■ Text section:
————

A recent survey shows that 24% of data teams use tools to find data quality issues, but they are typically left unresolved. This means that most data quality tools have the capability to catch problems and raise alerts in case the data quality deteriorates below an acceptable threshold. But still, they leave out an important aspect: automating the execution of data quality processes (whether based on time or certain events) and resolving the issues automatically. A lack of this strategy forces human intervention – which means, someone has to trigger, oversee, and end data quality processes in the tool to fix these issues.
This is a big overhead, especially in organizations that produce huge amounts of data every day. For this reason, companies have to hire more staff and expend more resources that are solely responsible for running the configured data quality checks on new upcoming data regularly. But some organizations do consider the possibility of automating large scale data quality verification for batch processing at certain times of the day or week.
In this blog, we are going to look at scheduled data quality validation, and also see how it compares to instant data quality validation.

————

■ Written exercise A:
Reproduce the stretch of the data quality passage from "This is a big" through "day or week.", word for word.
■ Written exercise B:
Answer these questions using the data quality passage:
(i) According to the survey, what percentage of data teams use tools to find data quality issues?
(ii) What are the additional staff that companies hire solely responsible for?
(iii) What is scheduled data quality validation compared with?

■ Material:
————

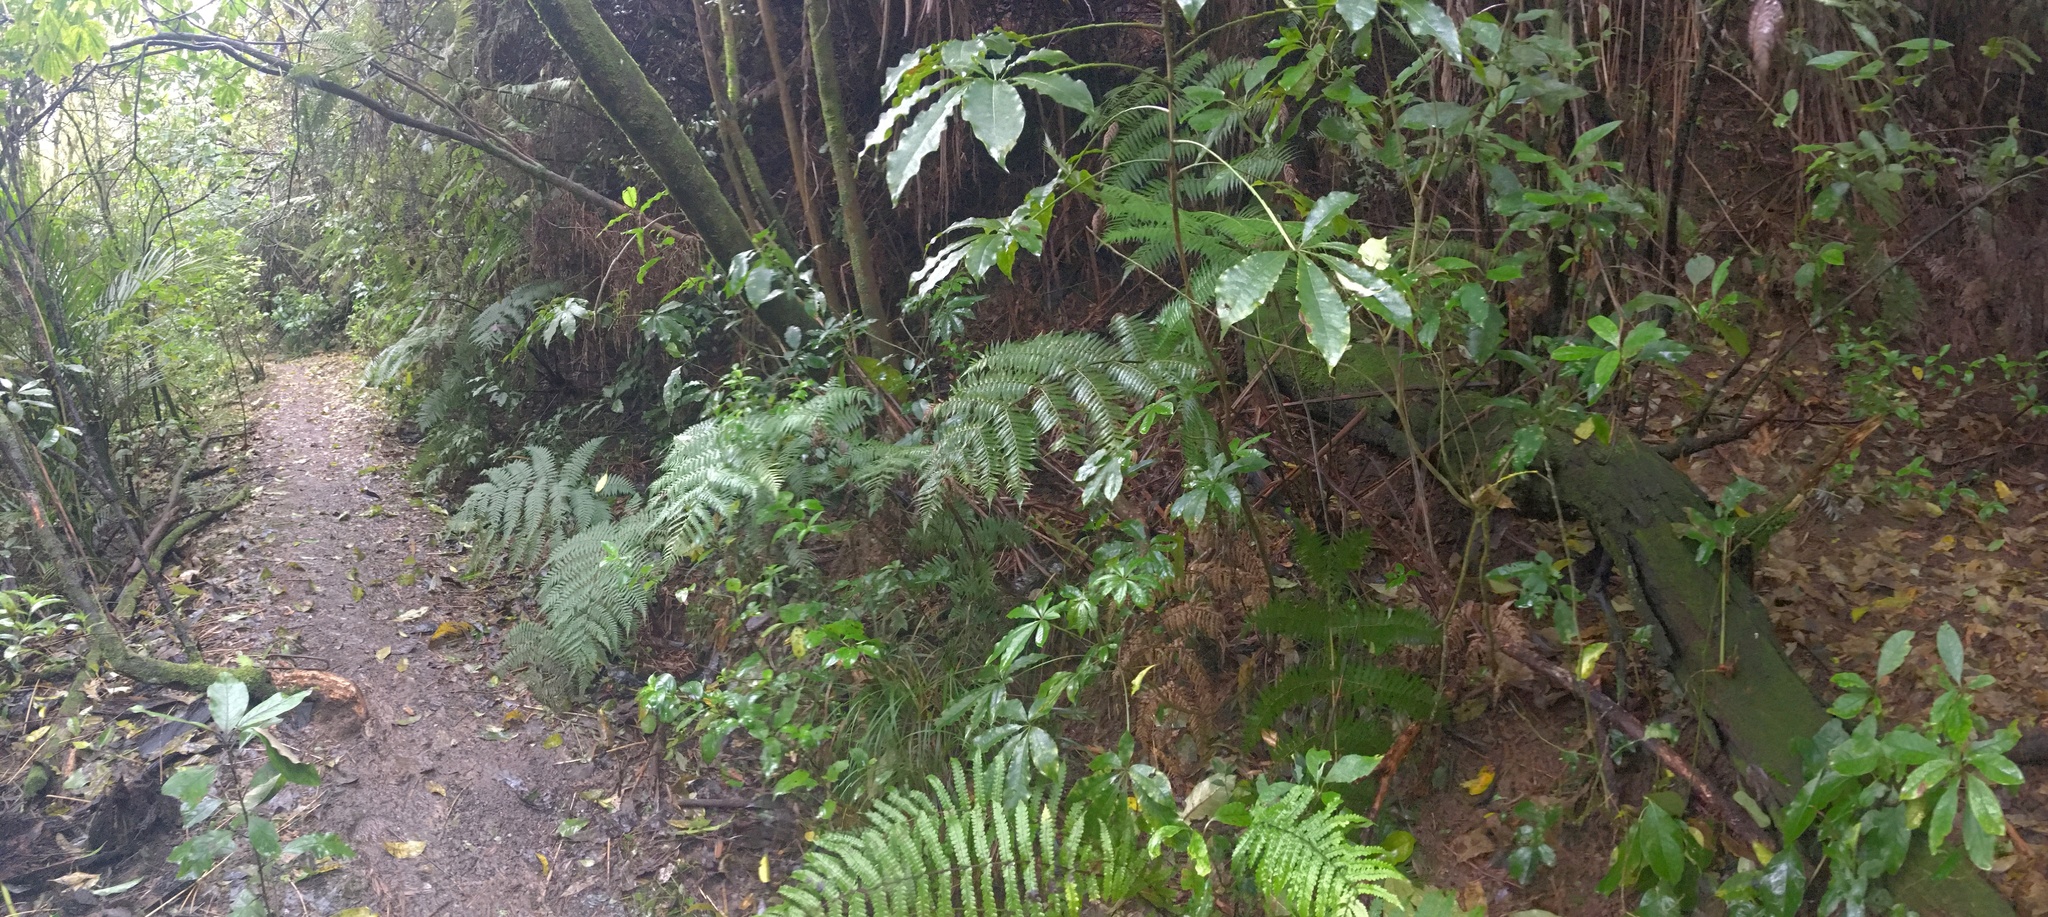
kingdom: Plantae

————

■ Solution A:
This is a big overhead, especially in organizations that produce huge amounts of data every day. For this reason, companies have to hire more staff and expend more resources that are solely responsible for running the configured data quality checks on new upcoming data regularly. But some organizations do consider the possibility of automating large scale data quality verification for batch processing at certain times of the day or week.

■ Solution B:
(i) 24%
(ii) Regularly running the configured data quality checks on new upcoming data
(iii) Instant data quality validation